=== Selected extract ===

Gemma 3 took the bait and treated R as L and proceeded to calculate the cutoff frequency of an LC circuit[1], completely ignoring the resulting mismatch of units. It did not comment at all. Completely wrong answer.

Qwen 2.5-coder detected the ill-posed nature, but instead decided to substitute a dummy value for L before calculating the LC circuit answer. On the upside it did add the comments saying this, so acceptable in that regard.

Phi 4 Reasoning reasoned for about 3 minutes before deciding to assume the question is about an RC circuit. It added this as a comment, and correctly generated the code for an RC circuit. So good answer, but slow.

GPT-OSS reasoned for 14 seconds, and determined the question was ill posed, thus outputting the hash marks followed by The cutoff frequency of an LC circuit cannot be determined with only R and C provided; the inductance L is required. Good answer, and fast.

[1]: https://en.wikipedia.org/wiki/LC_circuit#Resonance_effect

Mkengin · 2025-08-08T08:22:51 1754641371

Why Qwen2.5 and not Qwen3-30B-A3B-Thinking-2507 or Qwen3-Coder-30B-A3B-Instruct?

magicalhippo · 2025-08-08T09:46:26 1754646386

Mostly because I had it downloaded already and I'm mostly interested in models that fit on my 16GB GPU. But since you asked, I ran the same questions through both 30B models in the q4_k_m variant, as GPT-OSS 20B is also quantized to about q4.

First the ill-posed question:

Qwen 3 Coder gave very similar answer to Phi 4, though included a more long-winded explanation in the comments. So not bad, but not great either.

Qwen 3 Thinking thought for a good minute before deciding the question was ill-posed and return the hash marks. However the following explanation was not as good as GPT-OSS, IMHO: The question is unclear because an LC circuit (without resistance) does not have a "cutoff frequency"; cutoff frequency applies to filter circuits like RC or RLC. Additionally, the inductance (L) value is missing for calculating resonant frequency in an RLC circuit. The given R and C values are insufficient without L.

=== Entries supplied ===

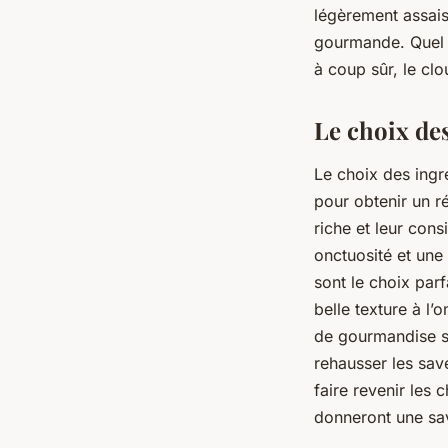
légèrement assai
gourmande. Quel q
à coup sûr, le cl
Le choix de
Le
choix des ingr
pour obtenir un ré
riche et leur cons
onctuosité et une
sont le choix parf
belle texture à l’
de gourmandise su
rehausser les sav
faire revenir les
donneront une sav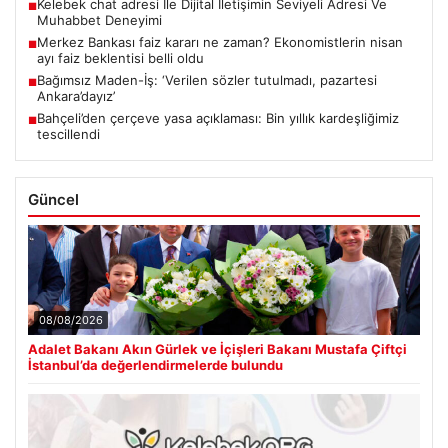
Kelebek chat adresi İle Dijital İletişimin Seviyeli Adresi Ve
■
Muhabbet Deneyimi
Merkez Bankası faiz kararı ne zaman? Ekonomistlerin nisan
■
ayı faiz beklentisi belli oldu
Bağımsız Maden-İş: ‘Verilen sözler tutulmadı, pazartesi
■
Ankara’dayız’
Bahçeli’den çerçeve yasa açıklaması: Bin yıllık kardeşliğimiz
■
tescillendi
Güncel
08/08/2026
Adalet Bakanı Akın Gürlek ve İçişleri Bakanı Mustafa Çiftçi
İstanbul’da değerlendirmelerde bulundu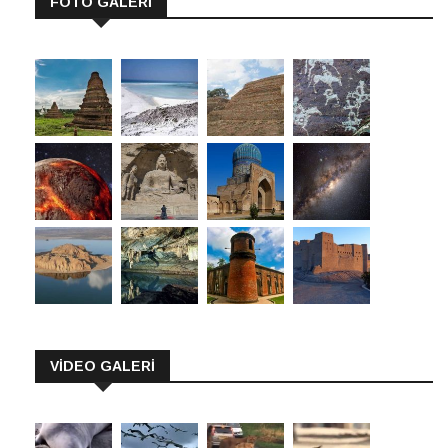
FOTO GALERİ
VİDEO GALERİ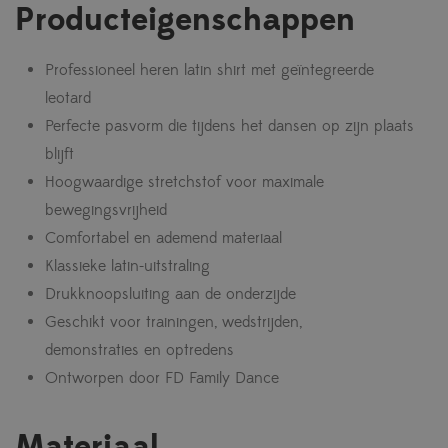
Producteigenschappen
Professioneel heren latin shirt met geïntegreerde
leotard
Perfecte pasvorm die tijdens het dansen op zijn plaats
blijft
Hoogwaardige stretchstof voor maximale
bewegingsvrijheid
Comfortabel en ademend materiaal
Klassieke latin-uitstraling
Drukknoopsluiting aan de onderzijde
Geschikt voor trainingen, wedstrijden,
demonstraties en optredens
Ontworpen door FD Family Dance
Materiaal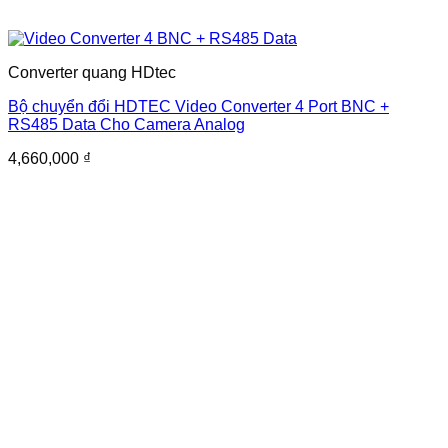
Converter quang HDtec
Bộ chuyển đổi HDTEC Video Converter 4 Port BNC +
RS485 Data Cho Camera Analog
4,660,000
₫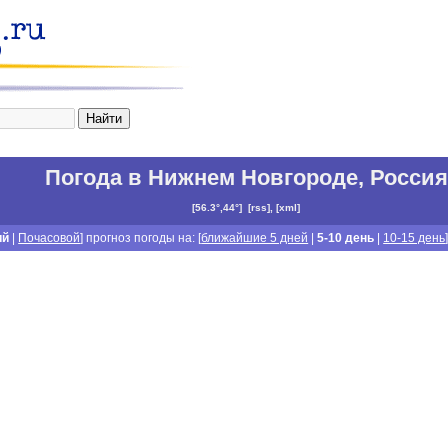
Погода в Нижнем Новгороде
,
Россия
[
56.3°,44°
]
[
rss
], [
xml
]
ий
|
Почасовой
] прогноз погоды на: [
ближайшие 5 дней
|
5-10 день
|
10-15 день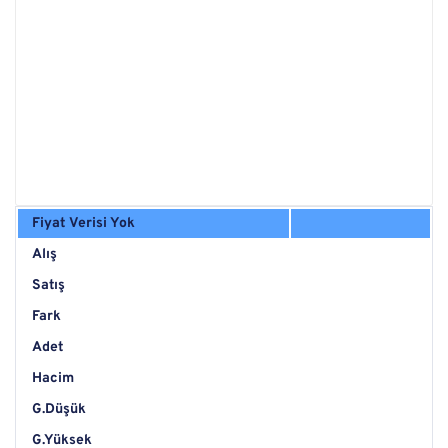
Fiyat Verisi Yok
Alış
Satış
Fark
Adet
Hacim
G.Düşük
G.Yüksek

===

From the forum thread, rewrite the passage between "Phi 4 Reasoning" and "Qwen3-30B-A3B-Thinking-2507 or Qwen3-Coder-30B-A3B-Instruct?", inclusive, substituting "RL circuit" for every instance of "RC circuit".

Phi 4 Reasoning reasoned for about 3 minutes before deciding to assume the question is about an RL circuit. It added this as a comment, and correctly generated the code for an RL circuit. So good answer, but slow.

GPT-OSS reasoned for 14 seconds, and determined the question was ill posed, thus outputting the hash marks followed by The cutoff frequency of an LC circuit cannot be determined with only R and C provided; the inductance L is required. Good answer, and fast.

[1]: https://en.wikipedia.org/wiki/LC_circuit#Resonance_effect

Mkengin · 2025-08-08T08:22:51 1754641371

Why Qwen2.5 and not Qwen3-30B-A3B-Thinking-2507 or Qwen3-Coder-30B-A3B-Instruct?